**Vos tâches**
1. Réécrivez le passage de la présentation de la thèse qui s'ouvre sur les mots contenant "Thèse de doctorat" et se clôt sur "Beir, Jean-Charles Hourcade.", en remplaçant "jury" par "comité".
2. Dans la présentation de la thèse, énumérez les constituants du contenu en emploi que la méthodologie proposée permet de mettre en évidence pour chaque branche économique.

Penser la transition énergétique : stratégies robustes aux incertitudes et impacts sur l'emploi

par Quentin Perrier

Thèse de doctorat en Economie de l'environnement

Sous la direction de Philippe Quirion.

Le président du jury était Katheline Schubert.

Le jury était composé de Michel Colombier, Patrick Criqui, Jean de Beir, Jean-Charles Hourcade.


  • Résumé

    Dans cette thèse, je discute deux questions autour de la transition énergétique : comment définir une stratégie face aux nombreuses incertitudes et aux inerties des systèmes, et quels sont impacts sur l’emploi de cette transition ?Pour étudier le choix d’une stratégie, je m’intéresse au cas du secteur électrique français. Les réacteurs nucléaires arrivent au terme de leur durée de vie initiale, mais ils peuvent être rénovés moyennant un investissement estimé à 100 milliards d'euros pour l'ensemble du parc. Combien de centrales faut-il rénover ? En mobilisant un modèle d'optimisation et la méthode de \textit{Robust Decision Making}, je montre qu’au vu des estimations actuelles, les stratégies les plus intéressantes consistent à fermer 7 à 14 réacteurs et à les remplacer par des énergies renouvelables.Sur le volet de l’emploi, je m’intéresse tout d’abord à la notion de contenu en emploi. Je propose une méthodologie nouvelle permettant de décomposer ce contenu, afin de mettre en évidence, pour chaque branche économique, l’importance relative de ses constituants : les taux d’importations, les taxes et subventions, la part du travail dans la valeur ajoutée et le niveau de salaire. J'étudie ensuite l’impact d’une réallocation des investissements vers des secteurs bas-carbone à l'aide de modèles d'équilibre général, dont j'explicite les mécanismes économiques sous-jacents.Mes résultats indiquent qu'encourager les secteurs avec une forte part du travail dans la valeur ajoutée ou de faibles salaires permet de créer de l'emploi, mais ils nuancent les bénéfices à encourager des secteurs peu importateurs.

**Données extraites**
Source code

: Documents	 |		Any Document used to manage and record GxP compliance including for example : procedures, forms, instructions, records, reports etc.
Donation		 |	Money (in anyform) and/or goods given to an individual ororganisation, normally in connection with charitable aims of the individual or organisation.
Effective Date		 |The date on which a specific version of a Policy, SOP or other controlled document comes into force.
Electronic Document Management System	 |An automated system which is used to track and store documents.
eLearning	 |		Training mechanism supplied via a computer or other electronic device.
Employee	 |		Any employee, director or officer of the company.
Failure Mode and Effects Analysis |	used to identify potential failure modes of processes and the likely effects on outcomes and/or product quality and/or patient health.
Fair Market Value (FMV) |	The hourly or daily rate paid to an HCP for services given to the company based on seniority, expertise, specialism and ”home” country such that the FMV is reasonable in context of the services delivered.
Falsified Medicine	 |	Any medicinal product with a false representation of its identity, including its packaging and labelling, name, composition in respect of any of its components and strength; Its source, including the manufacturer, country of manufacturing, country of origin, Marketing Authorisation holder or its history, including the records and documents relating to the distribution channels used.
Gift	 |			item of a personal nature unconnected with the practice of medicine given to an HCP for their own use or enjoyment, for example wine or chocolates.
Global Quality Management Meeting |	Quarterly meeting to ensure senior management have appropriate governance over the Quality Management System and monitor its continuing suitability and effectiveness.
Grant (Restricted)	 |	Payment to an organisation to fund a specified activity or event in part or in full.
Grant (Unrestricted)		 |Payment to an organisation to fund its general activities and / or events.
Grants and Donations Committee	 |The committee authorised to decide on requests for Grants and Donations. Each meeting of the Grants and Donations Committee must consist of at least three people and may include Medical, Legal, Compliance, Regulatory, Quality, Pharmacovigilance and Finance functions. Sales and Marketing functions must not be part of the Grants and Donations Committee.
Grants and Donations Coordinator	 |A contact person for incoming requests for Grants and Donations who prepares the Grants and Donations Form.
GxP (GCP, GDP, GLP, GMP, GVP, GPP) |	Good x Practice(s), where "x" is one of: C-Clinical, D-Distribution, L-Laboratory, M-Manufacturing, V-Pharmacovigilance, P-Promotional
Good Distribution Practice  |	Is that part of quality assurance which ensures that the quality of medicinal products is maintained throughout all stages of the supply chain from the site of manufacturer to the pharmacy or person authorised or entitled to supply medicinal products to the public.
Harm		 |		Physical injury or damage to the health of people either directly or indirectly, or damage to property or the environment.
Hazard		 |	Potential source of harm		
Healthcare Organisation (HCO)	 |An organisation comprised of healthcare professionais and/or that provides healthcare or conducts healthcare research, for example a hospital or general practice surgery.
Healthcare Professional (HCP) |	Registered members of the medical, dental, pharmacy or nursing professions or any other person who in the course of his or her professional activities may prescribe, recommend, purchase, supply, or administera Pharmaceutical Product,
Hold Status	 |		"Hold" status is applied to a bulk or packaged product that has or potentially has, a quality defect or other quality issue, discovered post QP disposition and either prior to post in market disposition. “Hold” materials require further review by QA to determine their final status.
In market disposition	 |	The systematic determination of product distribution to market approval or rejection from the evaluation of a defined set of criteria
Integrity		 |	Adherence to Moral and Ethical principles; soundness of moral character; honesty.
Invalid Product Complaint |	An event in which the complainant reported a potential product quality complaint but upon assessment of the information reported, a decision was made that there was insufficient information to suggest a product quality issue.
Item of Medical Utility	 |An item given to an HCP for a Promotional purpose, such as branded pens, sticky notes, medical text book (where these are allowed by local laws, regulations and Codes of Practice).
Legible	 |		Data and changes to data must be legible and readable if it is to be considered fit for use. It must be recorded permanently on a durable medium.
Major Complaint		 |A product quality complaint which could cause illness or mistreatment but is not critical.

**Résultats attendus**
1.
Thèse de doctorat en Economie de l'environnement

Sous la direction de Philippe Quirion.

Le président du comité était Katheline Schubert.

Le comité était composé de Michel Colombier, Patrick Criqui, Jean de Beir, Jean-Charles Hourcade.

2.
- les taux d'importations
- les taxes et subventions
- la part du travail dans la valeur ajoutée
- le niveau de salaire